● Exercise aim
Copy out the entries below in full and exactly.

***** Exercise input

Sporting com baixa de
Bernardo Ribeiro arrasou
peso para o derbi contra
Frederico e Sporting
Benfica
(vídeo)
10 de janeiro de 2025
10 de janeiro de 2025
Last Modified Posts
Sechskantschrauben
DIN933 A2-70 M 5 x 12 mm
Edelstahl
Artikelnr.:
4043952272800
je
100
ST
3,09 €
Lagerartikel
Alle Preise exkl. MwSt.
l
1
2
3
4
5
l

**********

● Solution to this exercise
Sporting com baixa de
Bernardo Ribeiro arrasou
peso para o derbi contra
Frederico e Sporting
Benfica
(vídeo)
10 de janeiro de 2025
10 de janeiro de 2025
Last Modified Posts
Sechskantschrauben
DIN933 A2-70 M 5 x 12 mm
Edelstahl
Artikelnr.:
4043952272800
je
100
ST
3,09 €
Lagerartikel
Alle Preise exkl. MwSt.
l
1
2
3
4
5
l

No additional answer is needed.